Hi @Ajit_Londhe and @CarolynB - Thanks for the thought-provoking questions. That is the great thing about Phenotype Phebruary - it allows many more eyes on the problem to find things that could be improved. During development we debated a number of the points you brought up. We settled on 90 days to account for possible prior symptoms/treatment as a conservative estimate. We used cohort diagnostics and saw a significant drop in the proportion of subjects who had these events in the 30 days prior to index after using 90 days. We probably could have gone longer but were concerned about adding more index date misclassification. Some of the most prevalent signs and symptoms are very common so we wanted to have a middle ground where the signs/symptoms/treatment were within a close time-frame to the actual diagnosis. That being said, SLE can be misdiagnosed for a long period of time so extending the window to, say, 365 days, would not be unreasonable.

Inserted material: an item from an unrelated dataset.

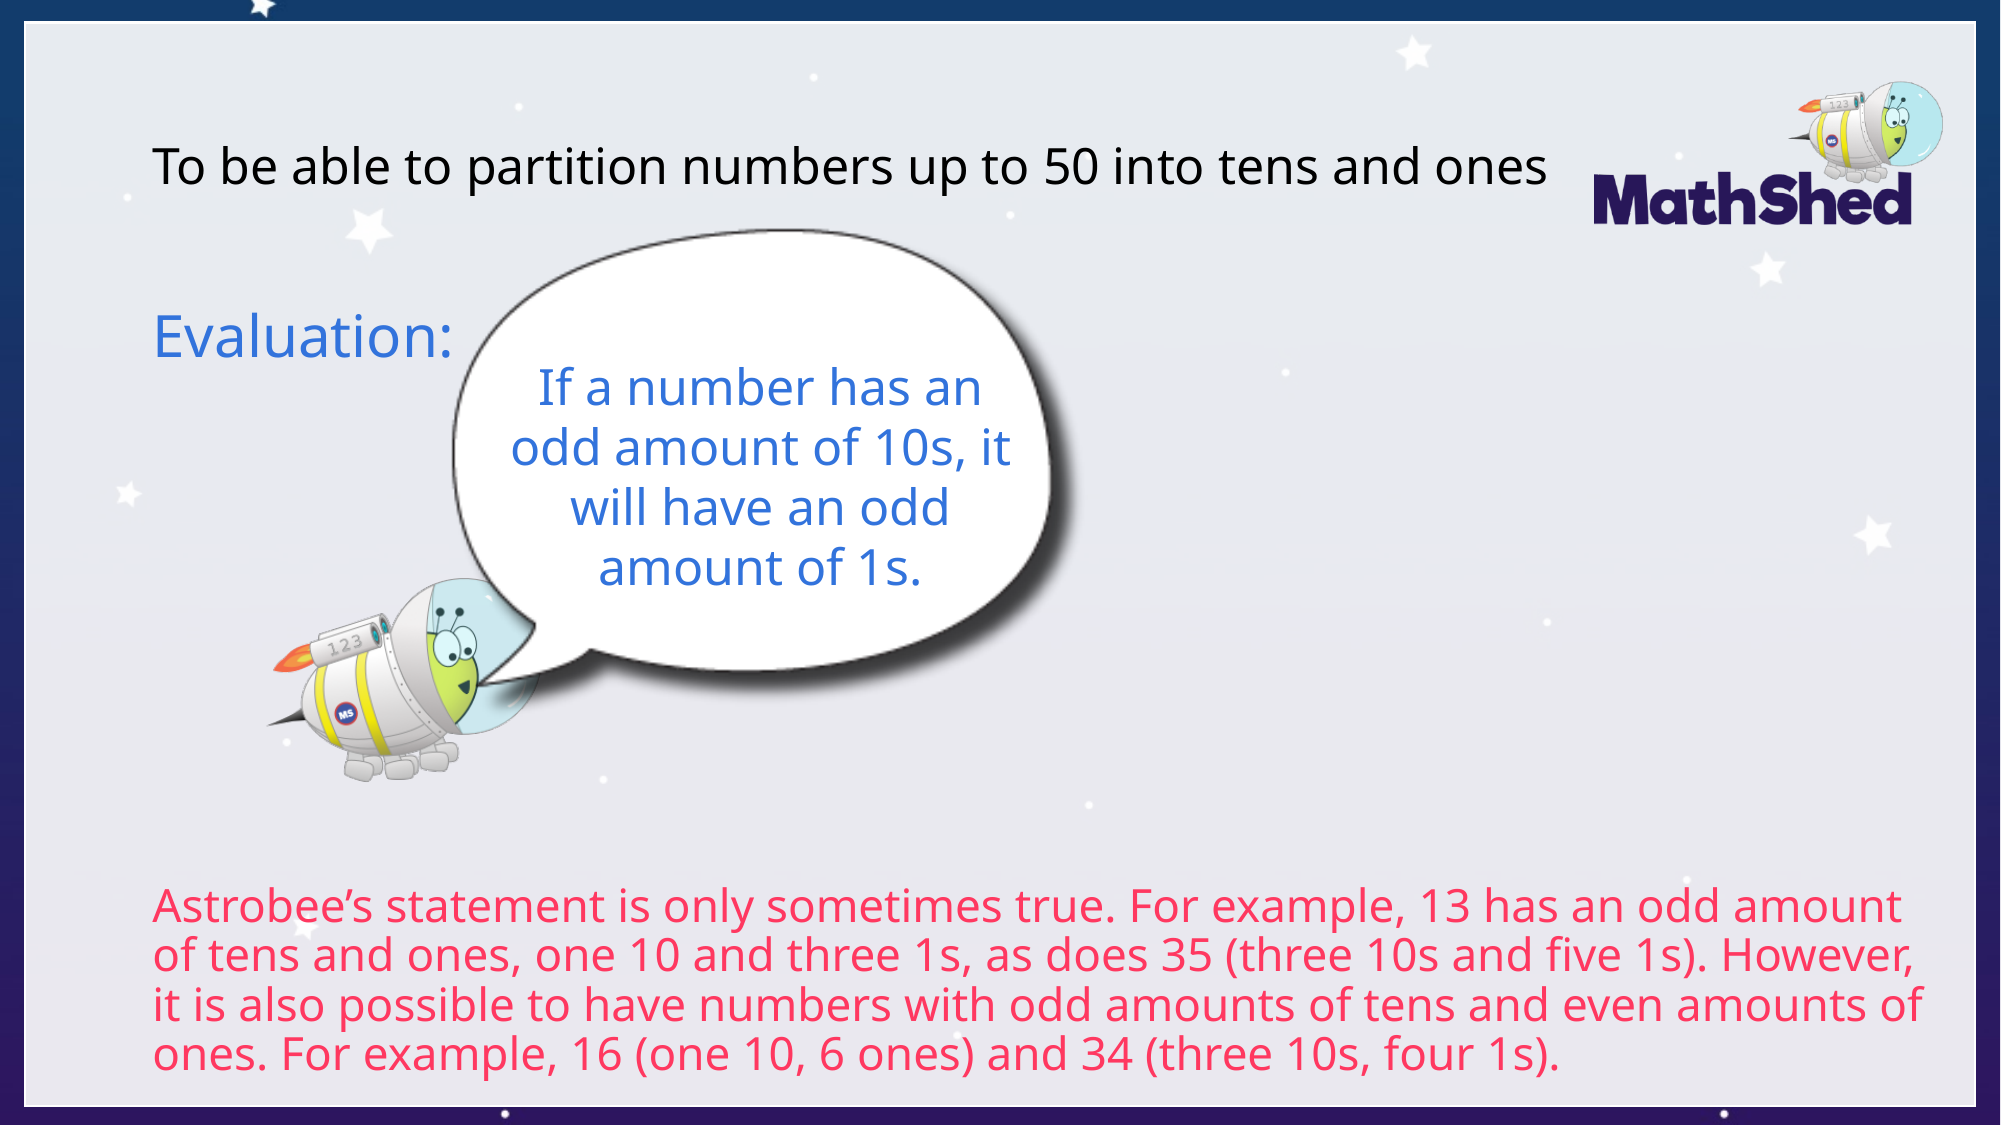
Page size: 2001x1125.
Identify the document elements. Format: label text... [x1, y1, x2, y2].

picture [0, 0, 2001, 1125]
list Evaluation: Astrobee’s statement is only sometimes true. For example, 13 has an odd amount of tens and ones, one 10 and three 1s, as does 35 (three 10s and five 1s). However, it is also possible to have numbers with odd amounts of tens and even amounts of ones. For example, 16 (one 10, 6 ones) and 34 (three 10s, four 1s). [137, 299, 1941, 1098]
title To be able to partition numbers up to 50 into tens and ones [137, 59, 1578, 278]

While drug-induced SLE does appear to be very different from typical SLE, we wanted to develop an algorithm for all SLE. An offshoot of this could be one that excludes drug-induced SLE. In this case, the low prevalence of drug-induced SLE (< 1%) along with possible misclassification of drug-induced SLE with non-drug-induced SLE makes these exclusion decisions tricky.

Great point about the labs. This is definitely something to consider. There does seem to be a high proportion of ANA in the time prior to index. These should likely be included in the next version. Thanks for bringing that up!